→ **LISTED ENTRIES**
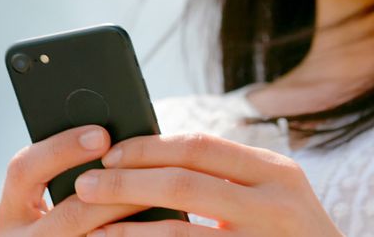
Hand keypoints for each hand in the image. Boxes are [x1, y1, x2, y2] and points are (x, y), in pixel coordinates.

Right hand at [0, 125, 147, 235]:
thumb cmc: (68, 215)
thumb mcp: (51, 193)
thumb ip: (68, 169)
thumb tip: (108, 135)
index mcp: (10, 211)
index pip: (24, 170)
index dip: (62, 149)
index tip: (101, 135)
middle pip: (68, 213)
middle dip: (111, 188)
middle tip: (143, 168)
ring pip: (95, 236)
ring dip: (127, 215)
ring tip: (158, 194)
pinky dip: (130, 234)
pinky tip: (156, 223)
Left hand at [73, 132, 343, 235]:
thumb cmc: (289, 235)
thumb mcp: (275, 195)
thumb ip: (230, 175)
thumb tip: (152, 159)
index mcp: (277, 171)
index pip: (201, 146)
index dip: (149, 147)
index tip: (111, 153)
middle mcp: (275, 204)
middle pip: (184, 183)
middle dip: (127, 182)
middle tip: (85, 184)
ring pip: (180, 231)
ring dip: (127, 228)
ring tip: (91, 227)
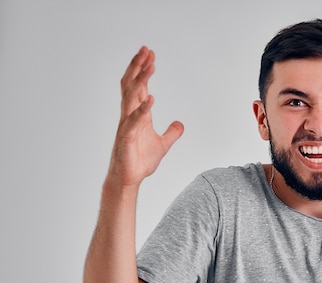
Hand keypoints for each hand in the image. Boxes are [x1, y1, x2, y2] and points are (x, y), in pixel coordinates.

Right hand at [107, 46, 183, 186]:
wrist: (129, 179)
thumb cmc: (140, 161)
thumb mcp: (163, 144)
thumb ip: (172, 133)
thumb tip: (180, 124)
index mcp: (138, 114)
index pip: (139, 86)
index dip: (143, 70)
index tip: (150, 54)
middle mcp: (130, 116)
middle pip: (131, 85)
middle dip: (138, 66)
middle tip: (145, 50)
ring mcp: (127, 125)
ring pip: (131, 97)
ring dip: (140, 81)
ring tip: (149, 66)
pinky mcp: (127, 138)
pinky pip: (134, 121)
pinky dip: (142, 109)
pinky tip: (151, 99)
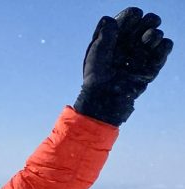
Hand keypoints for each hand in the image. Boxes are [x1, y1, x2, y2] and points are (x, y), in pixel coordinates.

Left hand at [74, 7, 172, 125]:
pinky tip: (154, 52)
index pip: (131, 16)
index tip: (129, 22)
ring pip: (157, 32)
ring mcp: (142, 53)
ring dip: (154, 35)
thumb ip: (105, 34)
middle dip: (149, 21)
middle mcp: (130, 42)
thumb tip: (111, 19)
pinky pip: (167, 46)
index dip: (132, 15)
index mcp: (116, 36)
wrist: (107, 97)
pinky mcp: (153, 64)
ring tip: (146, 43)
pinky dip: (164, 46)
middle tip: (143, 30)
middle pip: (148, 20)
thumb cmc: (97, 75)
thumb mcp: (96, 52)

→ **REQUIRED ACTION**
Repeat exactly the lines from the first line of the records above through the line containing "thumb ip: (230, 175)", leaving out the pictures.

→ **SOLUTION**
Hand keypoints for each hand in the image. Boxes are [x1, y1, x2, y2] and points are (x, y), in pixel coordinates.

Right hand at [0, 125, 147, 235]:
thumb cmc: (68, 215)
thumb mcp: (51, 193)
thumb ip: (68, 169)
thumb tip: (108, 135)
index mcp: (10, 211)
index pip: (24, 170)
index dip: (62, 149)
index tip: (101, 135)
middle pip: (68, 213)
middle dip: (111, 188)
middle tip: (143, 168)
ring pip: (95, 236)
ring dip: (127, 215)
ring tip: (158, 194)
pinky dip: (130, 234)
pinky tip: (156, 223)
Left hand at [73, 132, 343, 235]:
thumb cmc: (289, 235)
thumb mcp: (275, 195)
thumb ip: (230, 175)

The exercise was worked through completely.